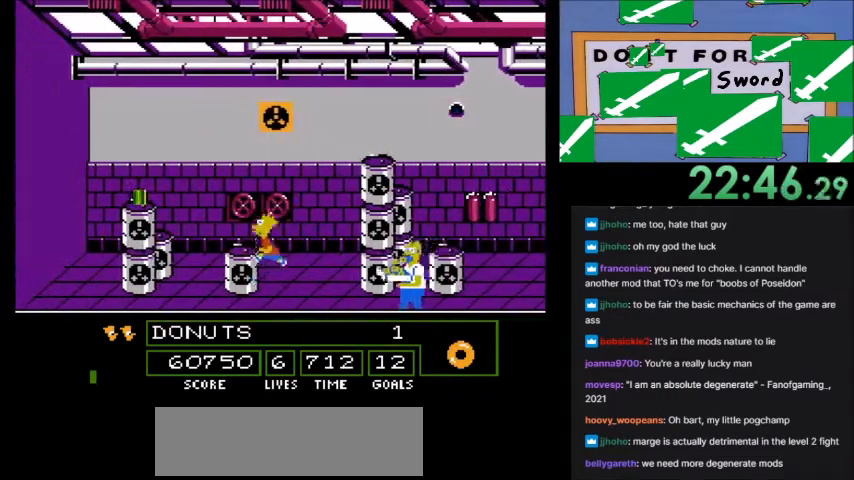
{"buttons": ["A", "B", "DPAD_LEFT"], "events": []}
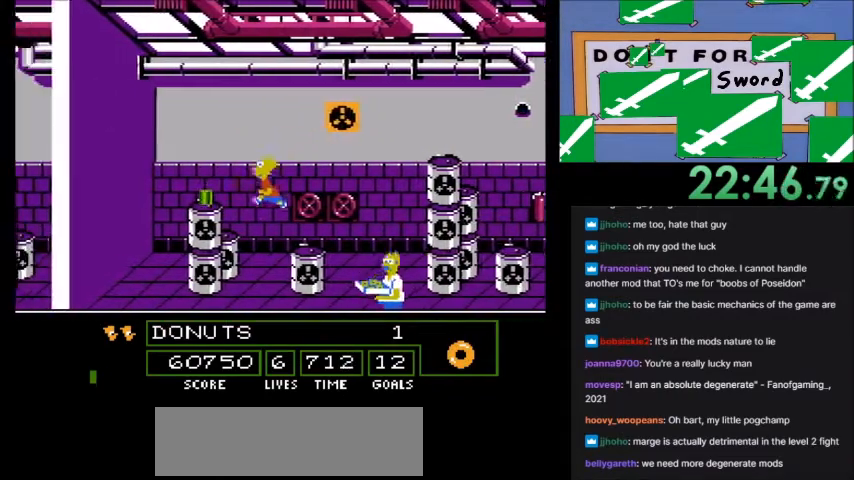
{"buttons": ["DPAD_LEFT"], "events": [[67, "B", "up"], [100, "A", "up"], [234, "A", "down"], [467, "A", "up"]]}
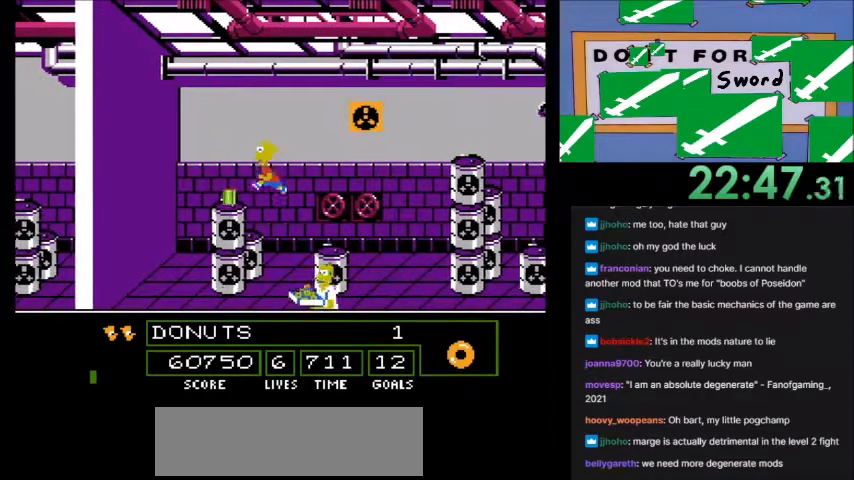
{"buttons": ["DPAD_RIGHT"], "events": [[33, "DPAD_LEFT", "up"], [300, "DPAD_RIGHT", "down"]]}
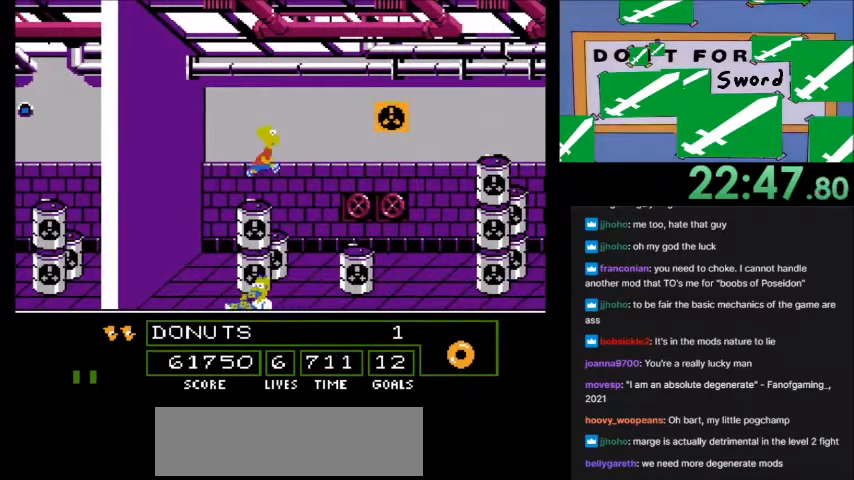
{"buttons": ["DPAD_LEFT"], "events": [[267, "DPAD_RIGHT", "up"], [434, "DPAD_LEFT", "down"]]}
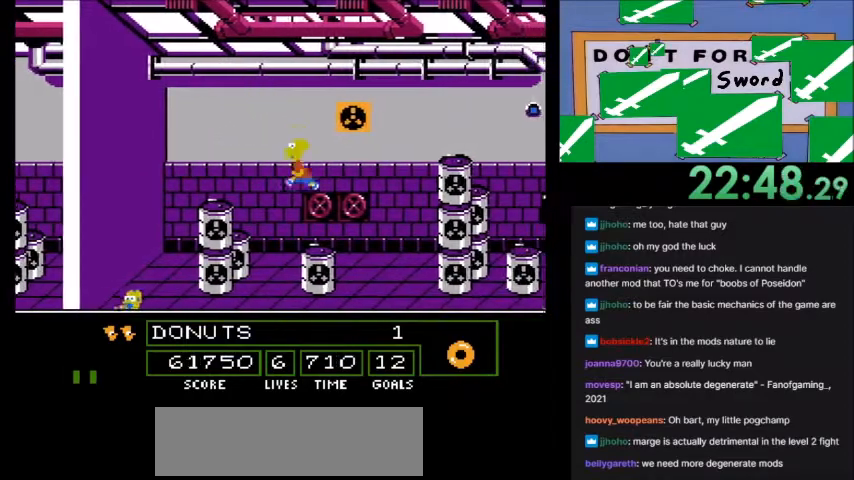
{"buttons": ["A", "B", "DPAD_RIGHT"], "events": [[167, "DPAD_LEFT", "up"], [233, "DPAD_RIGHT", "down"], [467, "A", "down"], [467, "B", "down"]]}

━━━━━━

Repeat every line above exactly, minus the pictures.

{"buttons": ["A", "B", "DPAD_LEFT"], "events": []}
{"buttons": ["DPAD_LEFT"], "events": [[67, "B", "up"], [100, "A", "up"], [234, "A", "down"], [467, "A", "up"]]}
{"buttons": ["DPAD_RIGHT"], "events": [[33, "DPAD_LEFT", "up"], [300, "DPAD_RIGHT", "down"]]}
{"buttons": ["DPAD_LEFT"], "events": [[267, "DPAD_RIGHT", "up"], [434, "DPAD_LEFT", "down"]]}
{"buttons": ["A", "B", "DPAD_RIGHT"], "events": [[167, "DPAD_LEFT", "up"], [233, "DPAD_RIGHT", "down"], [467, "A", "down"], [467, "B", "down"]]}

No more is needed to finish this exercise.